━━ Belge alıntısı ━━

Ermeniler, 13 Şubat 1988'de Dağlık Karabağ'ın idari merkezi Hankendinde (Stepanakert) gösteri yaptılar. Göstericiler, Dağlık Karabağ'ın Azerbaycan'dan alınıp Ermenistan'a verilmesini talep ediyorlardı. Bundan sonra istekler zinciri uzanmaya başladı. 18 Şubat 1988'de ilk Azeri göçmenler Baku'ya gelmeğe başladı. Onlar otobüslere doldurulup geri gönderildiler. Ancak, onlar kısa müddet sonra yeniden geri dönmeye başladılar.

Göçmenler, bu defa Baku yerine Sumgayit'ta kendilerine barınak buldular. Burada bazı olaylar oldu. Bunu diğerleri izledi. 180-200 bin Azeri, zorla Ermenistan'dan kovuldu. Tahminen aynı sayıda Ermeni Azerbaycan'dan çıkarıldı. Kısacası, 1988'den beri devam eden olaylar, bir milyondan fazla Azeri'yi göçmen durumuna düşürmüştür.

1988'de başlayan olaylar, aslında sürgün zincirinin son halkasını oluşturmaktadır. Zira, Ermenistan'da yaşayan Azeriler, bir kaç defa Sovyet rejimi döneminde olmak üzere tarihi topraklarından sürgün edilmişlerdir. Ermenistan Komünist Parti başkanı Arutunyan 1945'te Dağlık Karabağ'ın Ermenistana verilmesi konusunda Stalin'e mektup yazmıştır. Stalin de konuyla ilgili olarak Azerbaycan Komunist Parti başkanı Mir Cefer Bağirov'a mektub göndermiştir.

Bağirov, Stalin'in mektubuna cevabında nüfusunun tamamını Azerilerin oluşturduğu Şuşa'nın Azerbaycan'da kalması gerektiğini, Azerilerin de Ermenilere karşı büyük toprak taleplerinin olduğunu yazmıştır. Bu tür yaklaşım, o zaman bu sun'i problemin kapatılmasına yardımcı olmuştur.

Ancak, eski Sovyetler Birliği Bakanlar Kurulu 23 Aralık 1947 tarih ve 4083 sayılı kararla, Ermenistan'da yaşayan Türkleri "Azerbaycanlı" adı altında Azerbaycan'ın Kura-Aras Ovasına sürgün etmiştir. Aynı bakanlar kurulu iki-buçuk ay sonra, Stalin'in imzasını taşıyan 10 Mart 1948 tarih ve 754 sayılı kararla, daha önceki kararın uygulamaya konmasını sağlamıştır.

━━━
━━ Veri kayıtları ━━

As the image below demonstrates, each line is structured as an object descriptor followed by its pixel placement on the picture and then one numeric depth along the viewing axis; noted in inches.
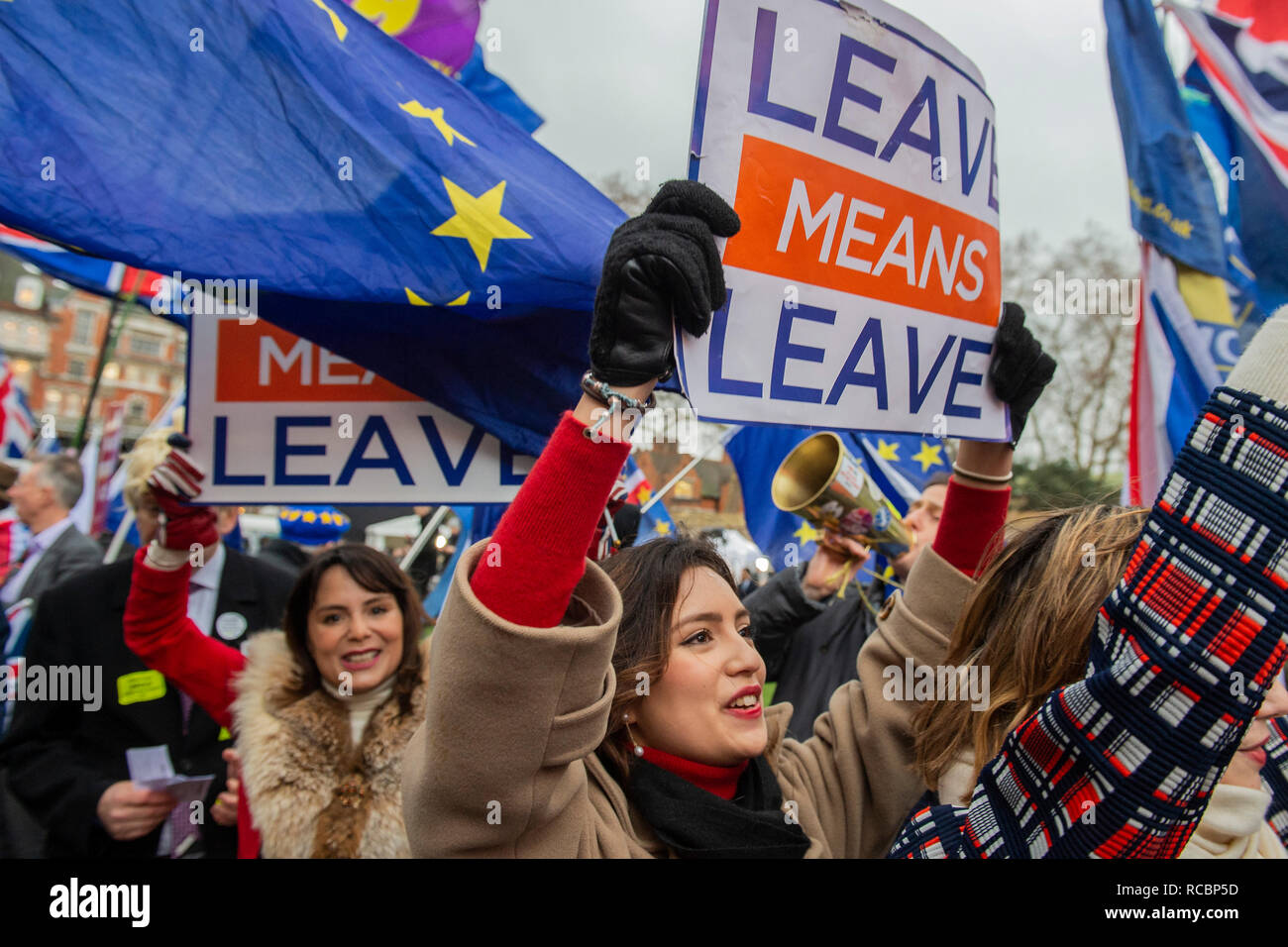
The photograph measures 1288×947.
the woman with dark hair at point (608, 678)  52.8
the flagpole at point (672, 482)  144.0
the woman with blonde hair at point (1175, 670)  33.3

━━━

Görev tanımı 1:
Dağlık Karabağ olaylarını anlatan metinden, "Ermeniler, 13 Şubat" sözcüklerini içeren ifadeyle açılıp "göçmen durumuna düşürmüştür." ile kapanan bölümü hiçbir değişiklik yapmadan yeniden yazınız.
Görev tanımı 2:
Dağlık Karabağ olaylarını anlatan metni, son cümlesinin ardından devam ettiriniz.

Yazılı yanıt 1:
Ermeniler, 13 Şubat 1988'de Dağlık Karabağ'ın idari merkezi Hankendinde (Stepanakert) gösteri yaptılar. Göstericiler, Dağlık Karabağ'ın Azerbaycan'dan alınıp Ermenistan'a verilmesini talep ediyorlardı. Bundan sonra istekler zinciri uzanmaya başladı. 18 Şubat 1988'de ilk Azeri göçmenler Baku'ya gelmeğe başladı. Onlar otobüslere doldurulup geri gönderildiler. Ancak, onlar kısa müddet sonra yeniden geri dönmeye başladılar.

Göçmenler, bu defa Baku yerine Sumgayit'ta kendilerine barınak buldular. Burada bazı olaylar oldu. Bunu diğerleri izledi. 180-200 bin Azeri, zorla Ermenistan'dan kovuldu. Tahminen aynı sayıda Ermeni Azerbaycan'dan çıkarıldı. Kısacası, 1988'den beri devam eden olaylar, bir milyondan fazla Azeri'yi göçmen durumuna düşürmüştür.

Yazılı yanıt 2:
Karardan sonra, Ermenistan'daki Azeriler oradan çıkarılmaya başlanmış ve işlem Stalin'in ölümüne kadar devam etmiştir. Söz konusu dönemde 150 bin Azeri ata yurtlarından kovulmuştur.

Asrın başlarında, Ermenistan'daki Azerilerin sürgün edilmesi muhtelif şekillerde gerçekleştirilmiştir. 1927'de İrevan nüfusunun % 70'ini Azeriler oluşturuyordu. Bu yıllarda 130 bin Azeri kovulmuş ve onların yerine Orta Doğu ülkelerinden 100 bine yakın Ermeni getirilmiştir. Bu işlem daha sonraki yıllarda da devam etmiştir. Ermeni tarihçilerine göre, geçen asrın başlarında, Ermenistan'daki 2300 köyün 2000'ini Azeri köyleri oluşturmaktaydı.

1936'dan sonra, Ermeni yetkililer, bu ülkedeki Azeri yer adlarını değiştirmeye ve iptal etmeye başladılar. 1991'de de Ermenistan Cumhurbaşkanı Levon Ter-Petrosyan'ın emrine uygun olarak 90 Azeri köyüne Ermeni isimleri verildi. 1960-1970'li yıllarda, Ermenistan Yüksek Sovyeti başkan yardımcısı Hovanes Bağdarasyan'ın başkanlığında yer adlarının değiştirilmesine başlandı.

İki asır devam eden kovma ve göçürme işlemi sonucunda, 1. 5 milyon Azerbaycan Türkü Ermenistan'daki tarihi yurtlarından kovulmuş ve çeşitli bahanelerle göçürülmüştür. 1988'de kovma işlemi tamamlanmıştır. Şimdi Ermenistan'da numunelik için dahi tek bir Azeri kalmamıştır.

1988'de Ermeniler, ülke nüfusunun % 88. 6 sini oluşturuyordu. Asrın başlarında Ermenistan toprakları 9 bin kilometrekare idi, Azerbaycan toprakları sayesinde 29. 8 kilometrekareye yükselmiştir. Buna, Ermenilerin son zamanlarda işgal ettiği topraklar dahil değildir.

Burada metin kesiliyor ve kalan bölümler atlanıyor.